What we claim as new is as follows:

1. A spray nozzle comprising a body having a passage therein communicating with a source of material to be discharged, a plate movably mounted in relation to said body and overlying the passage therein, said plate including a plurality of orifices therethrough for selective alignment with the passage, said orifices being of different sizes to vary the rate of discharge of material from the nozzle, and means in said passage for imparting a turbulent flow to the material being discharged through an orifice in the plate, said orifices being oriented in circumferentially spaced relation in a circular pattern in said plate, means mounting the plate on said body for rotational movement about an axis centrally of the body and the circular pattern of the orifices, and means interengaging said body and plate for releasably locking the plate in rotatably adjusted position in relation to the body, said means for imparting turbulent flow consists of a sleeve, spring means biasing the sleeve toward the rotatable plate, said sleeve having a closed end engaging the plate, said closed end of the sleeve having a plurality of angulated passageways therethrough for imparting turbulent flow to the material.

2. A spray nozzle comprising a body having a passage therein communicating with a source of material to be discharged, a plate movably mounted in relation to said body and overlying the passage therein, said plate including a plurality of orifices therethrough for selective alignment with the passage, said orifices being of different sizes to vary the rate of discharge of material from the nozzle, and means in said passage for imparting a turbulent flow to the material being discharged through an orifice in the plate, said orifices being oriented in circumferentially spaced relation in a circular pattern in said plate, means mounting the plate on said body for rotational movement about an axis centrally of the body and the circular pattern of the orifices, and means interengaging said body and plate for releasably locking the plate in rotatably adjusted position in relation to the body, said plate including a plurality of recesses on the inner surface thereof forming an inlet for each orifice with the recesses aligned with the passage, said means interengaging the body and plate including a spring-biased ball detent mounted within said body, wherein said recesses in the inner surface of the plate are spherical in configuration for receiving the ball detent and enabling rotation of the plate by overcoming the force exerted by the spring-biased ball detent, the entire plate being forward of the body of the nozzle and the plate's periphery being disposed outwardly of the periphery of the body for ease of grasping thereof with the periphery of the plate being roughened for preventing slippage of the hand when manually grasping the plate and rotating it about an axis identical with the center line of the body of the nozzle.

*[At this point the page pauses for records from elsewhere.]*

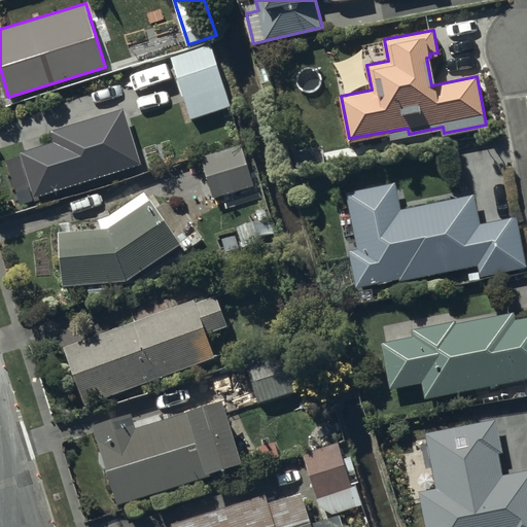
[(174,56),(192,116),(232,104),(213,44),(174,56)]
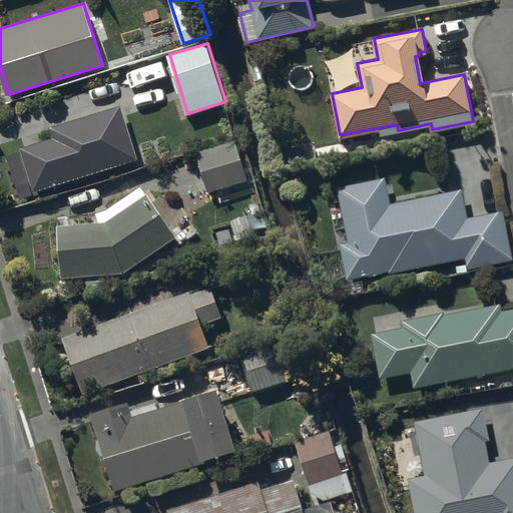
[(35,190),(139,157),(122,104),(51,125),(55,136),(20,147),(35,190)]
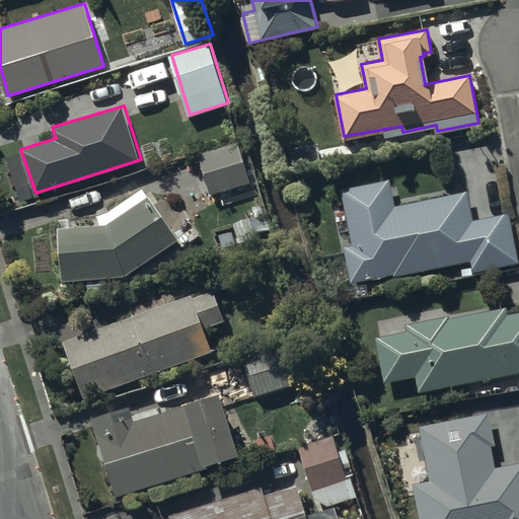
[(238,141),(198,153),(210,193),(250,180),(238,141)]
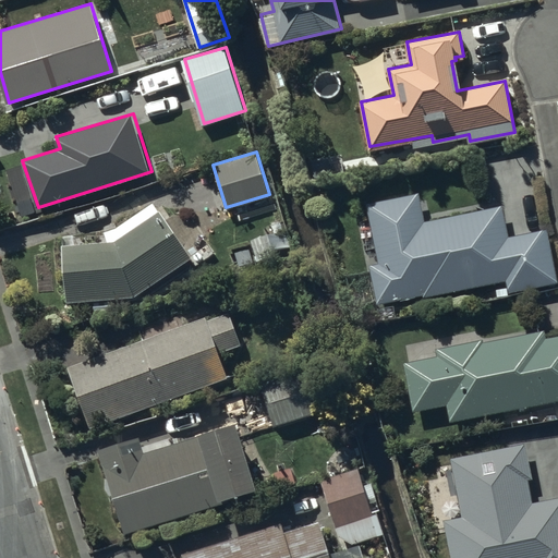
[(420,192),(367,202),(378,263),(371,264),(377,302),(507,279),(509,290),(557,281),(547,228),(509,235),(502,205),(425,220),(420,192)]
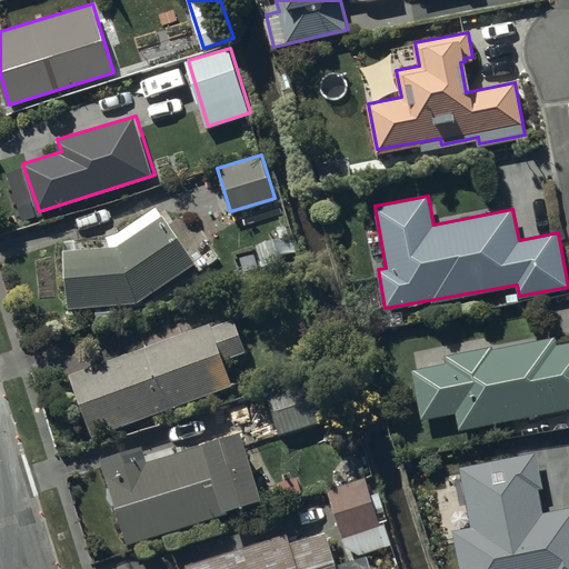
[(107,235),(108,246),(67,248),(72,306),(138,300),(196,261),(162,215),(156,206),(115,233),(107,235)]
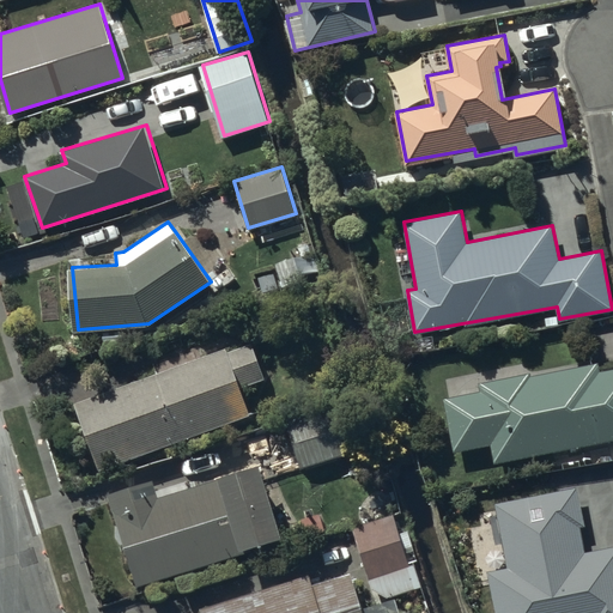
[(76,401),(101,468),(277,404),(250,337),(76,401)]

3. The structure as defined in claim 2, wherein said means for imparting turbulent flow consists of a sleeve, spring means biasing the sleeve toward the rotatable plate, said sleeve having a closed end frictionally engaging the plate, said closed end of the sleeve having a plurality of angulated passageways therethrough for imparting turbulent flow to the material.

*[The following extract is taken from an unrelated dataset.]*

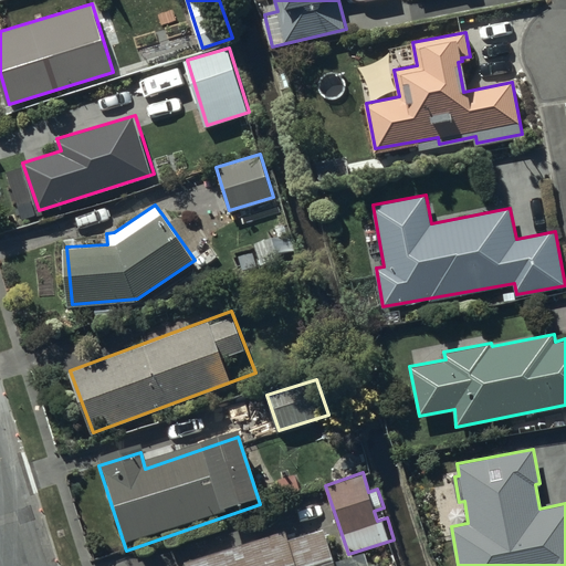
[(186,565),(335,565),(322,526),(287,538),(284,527),(185,562),(186,565)]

4. The structure as defined in claim 3 wherein said spring-biased sleeve includes a seal on the periphery thereof in sealing engagement with the passage with the seal enabling longitudinal sliding movement of the sleeve within said passage.

5. The structure as defined in claim 4 wherein said body including peripheral groove at the end thereof adjacent the plate, and a seal disposed in said groove and sealing the periphery of the plate to the body.